Written task 1: Count the lines of the records below that contain the word "series", treating case as significant, and give only that number.

Excerpt:
++++++++

As we want to separately inspect the model accuracy for each class, we write a function that creates a PyTorch DataLoader returning only the samples of a selected class.

from torch.utils.data import SubsetRandomSampler


def get_class_loader(label):
    test_targets = [test_dataset.dataset.targets[i] for i in test_dataset.indices]
    idxs = [i for i, y in enumerate(test_targets) if y == label]
    test_loader = DataLoader(test_dataset, batch_size=64, shuffle=False, sampler=SubsetRandomSampler(idxs))
    return test_loader

We will now train the model on both clean and poisoned data, and evaluate it on the test dataset.

We print the total accuracy, the class accuracies, and the attack success rate for classes 0 and 1, i.e., the ratio of class 0 samples misclassified as 1 and vice versa.

for k, data_loader in {
    "normal": training_data_loader,
    "poisoned": poisoned_data_loader,
}.items():
    net = torch.hub.load("maurapintor/mnist_examples", "mnist_model")
    net.to(device)
    optimizer = Adam(lr=1e-3, params=net.parameters())
    trainer = BasePyTorchTrainer(optimizer, epochs=1)
    model = BasePyTorchClassifier(net, trainer=trainer)
    model.train(data_loader)
    accuracy = Accuracy()(model, test_data_loader)
    print(f"test accuracy on {k} data: {accuracy.item():.3f}")

++++++++

Material provided:
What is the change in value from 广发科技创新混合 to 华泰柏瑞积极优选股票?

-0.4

++++++++

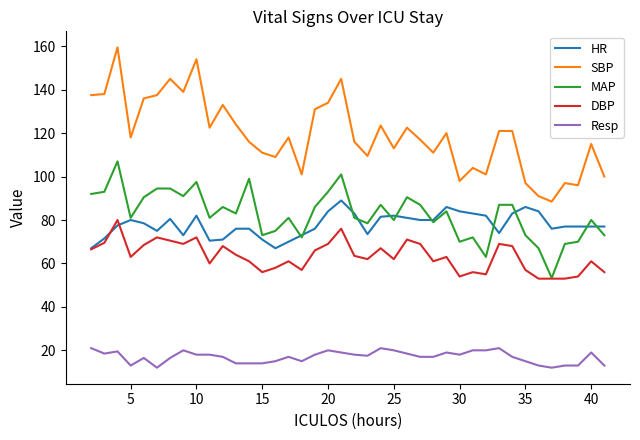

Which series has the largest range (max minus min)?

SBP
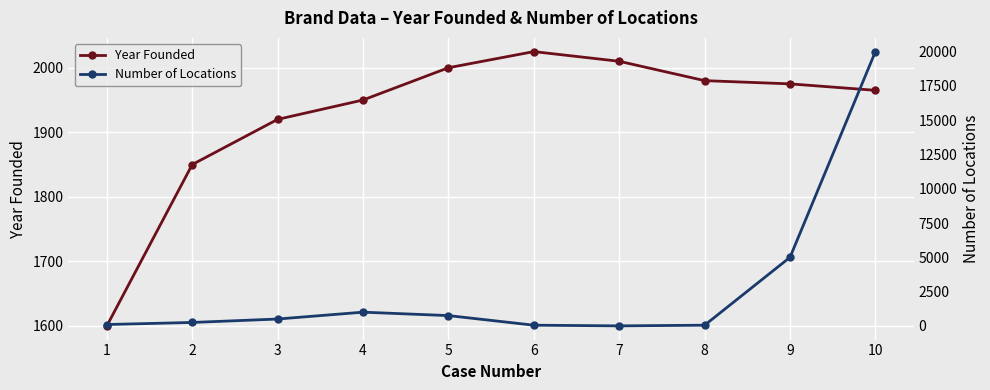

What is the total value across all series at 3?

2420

++++++++

Written task 2: Output the passage of the PyTorch excerpt between "We will now" and "model = BasePyTorchClassifier(net, trainer=trainer)", inclusive.

Response 1: 2

Response 2:
We will now train the model on both clean and poisoned data, and evaluate it on the test dataset.

We print the total accuracy, the class accuracies, and the attack success rate for classes 0 and 1, i.e., the ratio of class 0 samples misclassified as 1 and vice versa.

for k, data_loader in {
    "normal": training_data_loader,
    "poisoned": poisoned_data_loader,
}.items():
    net = torch.hub.load("maurapintor/mnist_examples", "mnist_model")
    net.to(device)
    optimizer = Adam(lr=1e-3, params=net.parameters())
    trainer = BasePyTorchTrainer(optimizer, epochs=1)
    model = BasePyTorchClassifier(net, trainer=trainer)